Migration experts are warning that such powers as outlined in the Bill are not justifiable, too broad and could easily discriminate against specific groups of people currently living lawfully in Australia.
The current wording of the Bill says that checks could be done on a ‘specified class of persons’ that the Immigration Minister thinks should be looked at ‘in the public interest’. It gives examples such as people with a passport from a particular country and people who may have travelled through a particular area at a particular time.
It currently would give Dutton the power to revalidate a visa if ‘adverse information’ comes to light but does not define what this could be. It also says visas could be checked on grounds of public health and safety, national security, the country’s economic well-being and even circumstances in a country where a visa holder originates from.
Critics say the powers proposed are unjustified and liable to exploitation. The Migration Institute of Australia said it is concerned that it would give the Immigration Minister ‘unfettered powers’ over who could and could not hold a visa.
‘In essence the institute agrees with the idea of revalidation, however, we are concerned that the Bill is broad in its definition. It discusses things like adverse information without defining it properly. The Bill is not specified at just one visa so it could apply to a myriad of other visa categories,’ said Angela Julian-Armitage, national president of the Migration Institute of Australia.
‘We don’t believe that someone who has been a permanent resident of Australia for a long time should be revalidated as well and there is an ability to do that the way the Bill stands at present,’ she explained, adding that at worst, the Minister’s powers could be used to significantly skew the interpretation of the public interest and discriminate against large numbers of long term visa holders lawfully living in Australia.
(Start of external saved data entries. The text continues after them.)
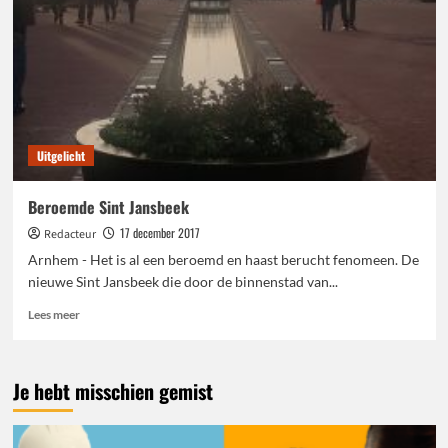
Uitgelicht
Beroemde Sint Jansbeek
17 december 2017
Redacteur
Arnhem - Het is al een beroemd en haast berucht fenomeen. De
nieuwe Sint Jansbeek die door de binnenstad van...
Lees
Lees meer
meer
over
Beroemde
Je hebt misschien gemist
Sint
Jansbeek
The Law Council of Australia said it is also concerned that the Bill goes beyond 10-year Chinese visa programme that it was originally intended to relate to and said it is ‘neither necessary nor proportionate to its intended objective’.
Dutton defended the Bill. ‘What we’ve said is during that period of holding a visa, if somebody, for example, commits a criminal offence or they are put on a terrorist watch list then we reserve the right to go back and have look at their details and stop them from coming to our country,’ he told Australian radio.